Cass. civ. 3, 05-03-2020, n° 19-11.574, F-D, Rejet

Par un arrêt du 5 mars 2020, la Cour de cassation a rejeté le pourvoi formé contre un arrêt d’appel ayant jugé que le maître d’œuvre qui sous-estime la quantité d’acier nécessaire pour la réalisation d’un ouvrage se rend responsable du préjudice causé à l’entrepreneur principal, quand bien même il ne serait pas partie au contrat de marché à forfait.

La Haute Juridiction a estimé que la Cour d’appel avait à juste titre constaté que le maître de l’ouvrage et l’entrepreneur principal avaient conclu un marché à forfait auquel le maître d’œuvre n’était pas partie, concernant la construction d’une dalle destinée à couvrir une installation ferroviaire et à supporter des immeubles.

Elle a ensuite retenu qu’il résultait des conclusions de l’expert que les quantités d’armatures prévues dans le dossier de consultation des entreprises et dans la décomposition du prix global et forfaitaire (DPGF) étaient insuffisantes et que l’entrepreneur principal n’avait pas été en mesure de déterminer ni de vérifier les quantité nécessaires au moment de l’appel d’offres compte tenu de la complexité de l’ouvrage, sauf à faire tous les calculs et modélisations, ce pour quoi il n’était pas rémunéré et ne disposait pas du temps nécessaire.

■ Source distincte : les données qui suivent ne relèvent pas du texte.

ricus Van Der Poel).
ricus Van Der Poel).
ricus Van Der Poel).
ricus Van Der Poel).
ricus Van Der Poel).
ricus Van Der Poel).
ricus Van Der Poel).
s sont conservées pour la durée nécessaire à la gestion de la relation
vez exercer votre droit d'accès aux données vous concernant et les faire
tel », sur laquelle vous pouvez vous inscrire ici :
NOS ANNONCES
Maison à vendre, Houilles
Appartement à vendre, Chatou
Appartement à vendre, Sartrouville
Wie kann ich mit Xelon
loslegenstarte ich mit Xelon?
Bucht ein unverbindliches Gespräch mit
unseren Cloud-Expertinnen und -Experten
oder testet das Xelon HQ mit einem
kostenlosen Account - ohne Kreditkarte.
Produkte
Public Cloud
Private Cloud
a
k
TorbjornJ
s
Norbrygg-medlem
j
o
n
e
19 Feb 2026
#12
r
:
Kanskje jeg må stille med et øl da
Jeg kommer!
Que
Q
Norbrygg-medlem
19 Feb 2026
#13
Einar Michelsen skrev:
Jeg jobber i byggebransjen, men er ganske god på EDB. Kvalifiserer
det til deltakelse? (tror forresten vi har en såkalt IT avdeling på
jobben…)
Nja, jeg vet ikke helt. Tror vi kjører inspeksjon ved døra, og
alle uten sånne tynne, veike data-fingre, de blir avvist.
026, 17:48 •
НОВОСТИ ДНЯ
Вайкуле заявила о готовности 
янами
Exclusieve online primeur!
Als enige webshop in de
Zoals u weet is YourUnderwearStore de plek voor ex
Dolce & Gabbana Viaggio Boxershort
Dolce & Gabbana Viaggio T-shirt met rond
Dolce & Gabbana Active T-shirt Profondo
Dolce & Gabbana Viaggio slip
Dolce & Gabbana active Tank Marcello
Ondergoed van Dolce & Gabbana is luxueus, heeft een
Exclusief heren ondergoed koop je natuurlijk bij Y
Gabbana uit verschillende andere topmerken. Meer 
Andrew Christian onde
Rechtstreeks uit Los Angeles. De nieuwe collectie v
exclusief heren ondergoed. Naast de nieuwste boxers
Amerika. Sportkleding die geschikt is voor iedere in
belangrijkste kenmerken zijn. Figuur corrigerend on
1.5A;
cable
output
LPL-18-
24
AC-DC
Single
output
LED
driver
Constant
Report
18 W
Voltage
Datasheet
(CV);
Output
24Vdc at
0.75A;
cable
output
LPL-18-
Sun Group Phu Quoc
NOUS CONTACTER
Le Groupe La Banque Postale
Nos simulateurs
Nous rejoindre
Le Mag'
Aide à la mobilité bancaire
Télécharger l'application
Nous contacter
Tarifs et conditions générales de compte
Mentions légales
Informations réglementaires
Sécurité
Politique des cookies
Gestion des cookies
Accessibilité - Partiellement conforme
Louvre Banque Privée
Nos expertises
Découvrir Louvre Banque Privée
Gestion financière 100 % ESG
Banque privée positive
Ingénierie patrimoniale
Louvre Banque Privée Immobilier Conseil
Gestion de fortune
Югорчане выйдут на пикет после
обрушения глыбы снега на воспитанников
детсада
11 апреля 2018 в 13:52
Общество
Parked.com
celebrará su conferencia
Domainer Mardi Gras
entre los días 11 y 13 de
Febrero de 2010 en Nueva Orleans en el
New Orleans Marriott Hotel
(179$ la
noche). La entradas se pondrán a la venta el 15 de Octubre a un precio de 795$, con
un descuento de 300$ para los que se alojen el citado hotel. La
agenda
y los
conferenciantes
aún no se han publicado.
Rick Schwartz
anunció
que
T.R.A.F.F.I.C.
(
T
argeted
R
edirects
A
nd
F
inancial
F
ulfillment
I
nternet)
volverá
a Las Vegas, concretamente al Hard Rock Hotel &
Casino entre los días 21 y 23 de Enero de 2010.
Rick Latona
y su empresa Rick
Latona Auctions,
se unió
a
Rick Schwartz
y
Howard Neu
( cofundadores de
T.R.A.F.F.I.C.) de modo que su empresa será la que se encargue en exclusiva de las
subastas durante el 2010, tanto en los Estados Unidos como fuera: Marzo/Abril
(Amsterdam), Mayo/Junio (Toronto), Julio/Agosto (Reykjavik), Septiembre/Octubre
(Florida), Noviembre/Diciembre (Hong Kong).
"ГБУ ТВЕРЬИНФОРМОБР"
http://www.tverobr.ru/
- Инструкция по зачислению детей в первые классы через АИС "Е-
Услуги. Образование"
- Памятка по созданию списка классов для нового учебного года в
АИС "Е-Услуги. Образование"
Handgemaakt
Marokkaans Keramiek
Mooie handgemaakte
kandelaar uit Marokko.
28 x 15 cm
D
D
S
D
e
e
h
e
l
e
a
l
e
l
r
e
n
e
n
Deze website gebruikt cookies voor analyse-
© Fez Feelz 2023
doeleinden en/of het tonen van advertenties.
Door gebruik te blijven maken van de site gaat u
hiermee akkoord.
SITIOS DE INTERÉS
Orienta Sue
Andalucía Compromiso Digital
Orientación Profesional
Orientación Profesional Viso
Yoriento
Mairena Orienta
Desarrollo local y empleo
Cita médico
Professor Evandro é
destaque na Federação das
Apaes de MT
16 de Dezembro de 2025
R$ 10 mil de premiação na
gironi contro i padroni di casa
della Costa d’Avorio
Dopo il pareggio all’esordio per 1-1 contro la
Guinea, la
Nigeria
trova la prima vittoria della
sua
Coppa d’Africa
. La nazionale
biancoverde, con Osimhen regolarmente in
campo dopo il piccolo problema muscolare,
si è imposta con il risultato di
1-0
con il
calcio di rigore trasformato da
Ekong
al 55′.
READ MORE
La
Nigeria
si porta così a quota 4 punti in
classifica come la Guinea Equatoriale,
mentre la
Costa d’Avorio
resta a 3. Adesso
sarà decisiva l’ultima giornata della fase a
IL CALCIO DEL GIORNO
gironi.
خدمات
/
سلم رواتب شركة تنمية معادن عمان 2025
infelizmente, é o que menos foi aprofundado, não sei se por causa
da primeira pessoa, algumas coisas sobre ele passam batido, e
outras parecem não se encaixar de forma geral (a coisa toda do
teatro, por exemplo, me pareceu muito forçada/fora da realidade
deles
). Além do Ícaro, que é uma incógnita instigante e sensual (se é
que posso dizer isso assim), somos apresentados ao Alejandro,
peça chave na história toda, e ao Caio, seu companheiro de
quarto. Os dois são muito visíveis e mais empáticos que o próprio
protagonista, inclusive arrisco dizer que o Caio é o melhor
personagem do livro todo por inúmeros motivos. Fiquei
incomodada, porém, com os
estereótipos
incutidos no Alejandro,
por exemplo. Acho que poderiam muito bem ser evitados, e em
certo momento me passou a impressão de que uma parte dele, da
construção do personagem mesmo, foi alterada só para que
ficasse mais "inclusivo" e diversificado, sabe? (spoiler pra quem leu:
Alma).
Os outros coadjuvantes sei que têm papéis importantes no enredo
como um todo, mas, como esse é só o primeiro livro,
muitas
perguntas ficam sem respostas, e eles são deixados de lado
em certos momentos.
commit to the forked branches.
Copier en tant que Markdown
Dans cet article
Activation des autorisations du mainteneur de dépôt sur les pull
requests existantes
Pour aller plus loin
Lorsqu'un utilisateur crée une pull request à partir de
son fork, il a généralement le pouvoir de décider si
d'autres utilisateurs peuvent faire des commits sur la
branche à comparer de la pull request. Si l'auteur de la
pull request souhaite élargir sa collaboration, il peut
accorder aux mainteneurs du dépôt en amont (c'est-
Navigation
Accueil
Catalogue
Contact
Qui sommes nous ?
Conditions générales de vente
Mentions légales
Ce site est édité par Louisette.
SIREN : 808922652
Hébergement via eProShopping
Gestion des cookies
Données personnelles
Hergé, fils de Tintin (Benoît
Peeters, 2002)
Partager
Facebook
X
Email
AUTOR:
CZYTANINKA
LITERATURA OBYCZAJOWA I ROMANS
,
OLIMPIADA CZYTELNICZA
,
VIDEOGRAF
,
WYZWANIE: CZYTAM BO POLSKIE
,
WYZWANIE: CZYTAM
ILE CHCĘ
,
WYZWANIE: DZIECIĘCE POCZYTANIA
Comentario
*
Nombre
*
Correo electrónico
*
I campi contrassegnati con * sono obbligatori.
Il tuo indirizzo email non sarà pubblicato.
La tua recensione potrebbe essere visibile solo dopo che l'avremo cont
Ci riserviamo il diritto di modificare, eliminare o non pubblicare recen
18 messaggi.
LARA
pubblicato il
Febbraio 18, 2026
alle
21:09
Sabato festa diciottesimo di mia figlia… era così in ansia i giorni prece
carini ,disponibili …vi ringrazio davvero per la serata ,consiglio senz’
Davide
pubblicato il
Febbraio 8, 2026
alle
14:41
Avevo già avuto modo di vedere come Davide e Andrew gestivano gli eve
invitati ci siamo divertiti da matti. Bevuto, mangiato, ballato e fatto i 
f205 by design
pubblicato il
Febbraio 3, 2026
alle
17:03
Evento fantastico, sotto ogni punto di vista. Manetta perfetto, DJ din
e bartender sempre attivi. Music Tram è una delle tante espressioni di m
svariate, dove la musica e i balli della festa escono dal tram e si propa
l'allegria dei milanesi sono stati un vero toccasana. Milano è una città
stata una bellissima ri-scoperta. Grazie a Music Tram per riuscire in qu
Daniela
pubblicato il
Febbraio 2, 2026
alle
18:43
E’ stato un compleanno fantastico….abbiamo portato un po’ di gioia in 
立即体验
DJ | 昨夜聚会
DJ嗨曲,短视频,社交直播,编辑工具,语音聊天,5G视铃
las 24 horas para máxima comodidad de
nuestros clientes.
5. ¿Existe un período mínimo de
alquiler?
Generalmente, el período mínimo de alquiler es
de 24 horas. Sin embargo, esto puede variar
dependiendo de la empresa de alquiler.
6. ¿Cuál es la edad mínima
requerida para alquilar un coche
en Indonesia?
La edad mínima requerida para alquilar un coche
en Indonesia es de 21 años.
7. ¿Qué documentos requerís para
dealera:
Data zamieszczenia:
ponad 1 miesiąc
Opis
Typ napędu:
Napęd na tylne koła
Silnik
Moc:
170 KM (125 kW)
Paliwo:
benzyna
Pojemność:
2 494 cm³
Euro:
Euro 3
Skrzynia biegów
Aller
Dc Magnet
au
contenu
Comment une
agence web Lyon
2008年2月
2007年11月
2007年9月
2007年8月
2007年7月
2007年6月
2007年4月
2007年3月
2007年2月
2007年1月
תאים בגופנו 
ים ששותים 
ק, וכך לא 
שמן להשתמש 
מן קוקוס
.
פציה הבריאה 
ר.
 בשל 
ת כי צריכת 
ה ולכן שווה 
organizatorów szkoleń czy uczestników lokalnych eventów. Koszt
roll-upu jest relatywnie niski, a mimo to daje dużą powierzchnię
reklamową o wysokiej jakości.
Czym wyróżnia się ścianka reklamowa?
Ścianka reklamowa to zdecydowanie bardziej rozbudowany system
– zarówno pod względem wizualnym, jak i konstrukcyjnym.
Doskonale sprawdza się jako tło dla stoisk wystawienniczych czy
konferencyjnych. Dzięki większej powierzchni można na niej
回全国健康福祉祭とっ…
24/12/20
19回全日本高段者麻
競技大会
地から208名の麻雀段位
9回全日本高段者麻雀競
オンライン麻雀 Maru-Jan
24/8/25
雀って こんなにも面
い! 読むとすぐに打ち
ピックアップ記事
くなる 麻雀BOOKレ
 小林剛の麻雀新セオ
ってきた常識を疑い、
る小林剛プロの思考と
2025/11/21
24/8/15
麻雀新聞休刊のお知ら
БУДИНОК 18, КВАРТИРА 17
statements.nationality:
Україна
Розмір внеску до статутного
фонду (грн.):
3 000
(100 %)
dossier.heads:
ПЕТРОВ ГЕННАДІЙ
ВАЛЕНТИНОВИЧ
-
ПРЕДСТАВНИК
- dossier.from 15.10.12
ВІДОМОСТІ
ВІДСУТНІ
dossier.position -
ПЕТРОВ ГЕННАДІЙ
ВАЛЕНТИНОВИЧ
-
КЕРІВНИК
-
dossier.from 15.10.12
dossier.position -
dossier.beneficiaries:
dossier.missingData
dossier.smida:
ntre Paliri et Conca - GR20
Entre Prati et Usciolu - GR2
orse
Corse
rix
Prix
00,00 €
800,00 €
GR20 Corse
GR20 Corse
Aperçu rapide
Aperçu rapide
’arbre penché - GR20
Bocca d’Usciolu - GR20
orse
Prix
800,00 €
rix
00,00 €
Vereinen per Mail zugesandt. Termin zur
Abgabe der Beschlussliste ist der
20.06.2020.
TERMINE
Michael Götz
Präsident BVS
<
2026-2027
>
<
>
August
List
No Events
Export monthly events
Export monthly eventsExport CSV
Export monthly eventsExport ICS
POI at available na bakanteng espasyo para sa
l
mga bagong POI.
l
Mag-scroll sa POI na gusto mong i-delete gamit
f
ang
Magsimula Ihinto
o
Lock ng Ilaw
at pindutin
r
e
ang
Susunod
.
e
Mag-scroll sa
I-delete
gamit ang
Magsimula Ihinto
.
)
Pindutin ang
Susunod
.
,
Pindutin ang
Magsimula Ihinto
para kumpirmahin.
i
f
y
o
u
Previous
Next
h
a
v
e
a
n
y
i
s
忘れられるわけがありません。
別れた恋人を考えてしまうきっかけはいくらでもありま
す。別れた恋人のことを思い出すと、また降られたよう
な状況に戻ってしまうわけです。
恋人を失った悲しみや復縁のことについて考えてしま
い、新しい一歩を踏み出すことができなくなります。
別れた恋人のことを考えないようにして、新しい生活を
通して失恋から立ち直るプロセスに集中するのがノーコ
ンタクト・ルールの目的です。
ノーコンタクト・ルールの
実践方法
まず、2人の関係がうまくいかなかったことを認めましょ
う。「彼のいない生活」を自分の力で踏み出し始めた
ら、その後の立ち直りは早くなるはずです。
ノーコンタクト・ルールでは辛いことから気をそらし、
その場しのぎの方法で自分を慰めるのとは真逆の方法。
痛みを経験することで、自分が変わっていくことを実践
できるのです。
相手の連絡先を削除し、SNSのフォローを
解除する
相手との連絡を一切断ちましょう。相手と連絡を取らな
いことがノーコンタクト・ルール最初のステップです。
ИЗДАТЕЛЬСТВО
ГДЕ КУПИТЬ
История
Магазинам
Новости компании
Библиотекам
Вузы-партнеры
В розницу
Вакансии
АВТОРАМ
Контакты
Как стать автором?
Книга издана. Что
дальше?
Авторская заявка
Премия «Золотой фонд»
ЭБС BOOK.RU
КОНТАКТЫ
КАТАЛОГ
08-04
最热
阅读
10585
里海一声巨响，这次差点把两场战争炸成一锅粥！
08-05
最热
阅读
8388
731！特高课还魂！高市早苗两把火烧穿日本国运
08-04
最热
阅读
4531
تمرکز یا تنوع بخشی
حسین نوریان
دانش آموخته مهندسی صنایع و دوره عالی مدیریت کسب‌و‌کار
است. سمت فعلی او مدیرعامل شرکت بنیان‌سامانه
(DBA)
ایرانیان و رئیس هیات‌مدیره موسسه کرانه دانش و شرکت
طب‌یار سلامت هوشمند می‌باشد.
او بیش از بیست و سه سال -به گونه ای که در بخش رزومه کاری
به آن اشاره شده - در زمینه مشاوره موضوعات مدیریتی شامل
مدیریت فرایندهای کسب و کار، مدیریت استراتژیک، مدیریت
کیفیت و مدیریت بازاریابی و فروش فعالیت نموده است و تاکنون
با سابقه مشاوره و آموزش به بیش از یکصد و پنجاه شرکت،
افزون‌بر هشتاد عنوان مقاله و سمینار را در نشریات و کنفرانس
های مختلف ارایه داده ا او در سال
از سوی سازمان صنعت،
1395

La Cour d’appel a également à juste titre retenu, d’une part, que le maître d’œuvre, en sous-estimant les quantités d’acier nécessaires dans la DPGF qu’elle avait établie, avait commis une erreur de conception ayant causé le préjudice constitué de l’augmentation des quantités d’armatures, d’autre part, que, compte tenu de l’importance de l’écart entre les prévisions de la DPGF et les nécessités de la réalisation de l’ouvrage pour en assurer la sécurité, l’entrepreneur principal était fondé à se prévaloir de ce chef de préjudice, indépendamment des stipulations du marché à forfait signé entre elle et le maître d’ouvrage.

La Cour a ainsi pu en déduire, par une motivation suffisante, sans être tenue de procéder à des recherches ni de répondre à des conclusions que ses constatations rendaient inopérantes, que le maître d’œuvre engageait sa responsabilité délictuelle à l’égard de l’entrepreneur principal et devait être condamnée à réparer le préjudice subi.